▸ **RECORDS SUPPLIED**
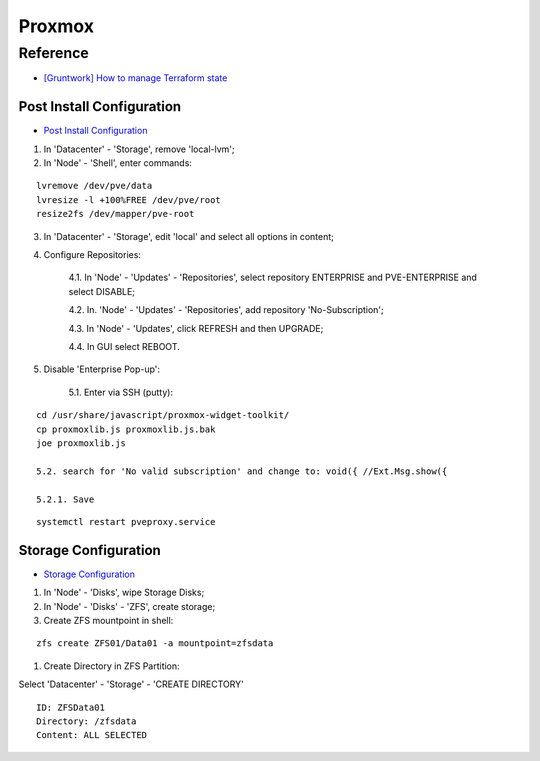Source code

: =======
Proxmox
=======

.. highlight:: console

Reference
---------

- `[Gruntwork] How to manage Terraform state <https://blog.gruntwork.io/how-to-manage-terraform-state-28f5697e68fa>`__

Post Install Configuration
==========================

- `Post Install Configuration <https://www.youtube.com/watch?v=R0Zn0bdPwcw>`__

1. In 'Datacenter' - 'Storage', remove 'local-lvm';
2. In 'Node' - 'Shell', enter commands:

::
    
    lvremove /dev/pve/data
    lvresize -l +100%FREE /dev/pve/root
    resize2fs /dev/mapper/pve-root

3. In 'Datacenter' - 'Storage', edit 'local' and select all options in content;
4. Configure Repositories:

    4.1. In 'Node' - 'Updates' - 'Repositories', select repository ENTERPRISE and PVE-ENTERPRISE and select DISABLE;

    4.2. In. 'Node' - 'Updates' - 'Repositories', add repository 'No-Subscription';

    4.3. In 'Node' - 'Updates', click REFRESH and then UPGRADE;

    4.4. In GUI select REBOOT.

5. Disable 'Enterprise Pop-up':

    5.1. Enter via SSH (putty):

::
    
    cd /usr/share/javascript/proxmox-widget-toolkit/
    cp proxmoxlib.js proxmoxlib.js.bak
    joe proxmoxlib.js

    5.2. search for 'No valid subscription' and change to: void({ //Ext.Msg.show({
    
    5.2.1. Save

::
    
    systemctl restart pveproxy.service

Storage Configuration
=====================

- `Storage Configuration <https://www.youtube.com/watch?v=HqOGeqT-SCA>`__

#. In 'Node' - 'Disks', wipe Storage Disks;
#. In 'Node' - 'Disks' - 'ZFS', create storage;
#. Create ZFS mountpoint in shell:

::
    
    zfs create ZFS01/Data01 -a mountpoint=zfsdata

#. Create Directory in ZFS Partition:

Select 'Datacenter' - 'Storage' - 'CREATE DIRECTORY'

::
    
    ID: ZFSData01
    Directory: /zfsdata
    Content: ALL SELECTED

▸ **PROBLEM TO SOLVE**
Pictures are not part of the copy; transcribe the rest of the data verbatim.

▸ **COMPLETED EXERCISE**
Source code

: =======
Proxmox
=======

.. highlight:: console

Reference
---------

- `[Gruntwork] How to manage Terraform state <https://blog.gruntwork.io/how-to-manage-terraform-state-28f5697e68fa>`__

Post Install Configuration
==========================

- `Post Install Configuration <https://www.youtube.com/watch?v=R0Zn0bdPwcw>`__

1. In 'Datacenter' - 'Storage', remove 'local-lvm';
2. In 'Node' - 'Shell', enter commands:

::
    
    lvremove /dev/pve/data
    lvresize -l +100%FREE /dev/pve/root
    resize2fs /dev/mapper/pve-root

3. In 'Datacenter' - 'Storage', edit 'local' and select all options in content;
4. Configure Repositories:

    4.1. In 'Node' - 'Updates' - 'Repositories', select repository ENTERPRISE and PVE-ENTERPRISE and select DISABLE;

    4.2. In. 'Node' - 'Updates' - 'Repositories', add repository 'No-Subscription';

    4.3. In 'Node' - 'Updates', click REFRESH and then UPGRADE;

    4.4. In GUI select REBOOT.

5. Disable 'Enterprise Pop-up':

    5.1. Enter via SSH (putty):

::
    
    cd /usr/share/javascript/proxmox-widget-toolkit/
    cp proxmoxlib.js proxmoxlib.js.bak
    joe proxmoxlib.js

    5.2. search for 'No valid subscription' and change to: void({ //Ext.Msg.show({
    
    5.2.1. Save

::
    
    systemctl restart pveproxy.service

Storage Configuration
=====================

- `Storage Configuration <https://www.youtube.com/watch?v=HqOGeqT-SCA>`__

#. In 'Node' - 'Disks', wipe Storage Disks;
#. In 'Node' - 'Disks' - 'ZFS', create storage;
#. Create ZFS mountpoint in shell:

::
    
    zfs create ZFS01/Data01 -a mountpoint=zfsdata

#. Create Directory in ZFS Partition:

Select 'Datacenter' - 'Storage' - 'CREATE DIRECTORY'

::
    
    ID: ZFSData01
    Directory: /zfsdata
    Content: ALL SELECTED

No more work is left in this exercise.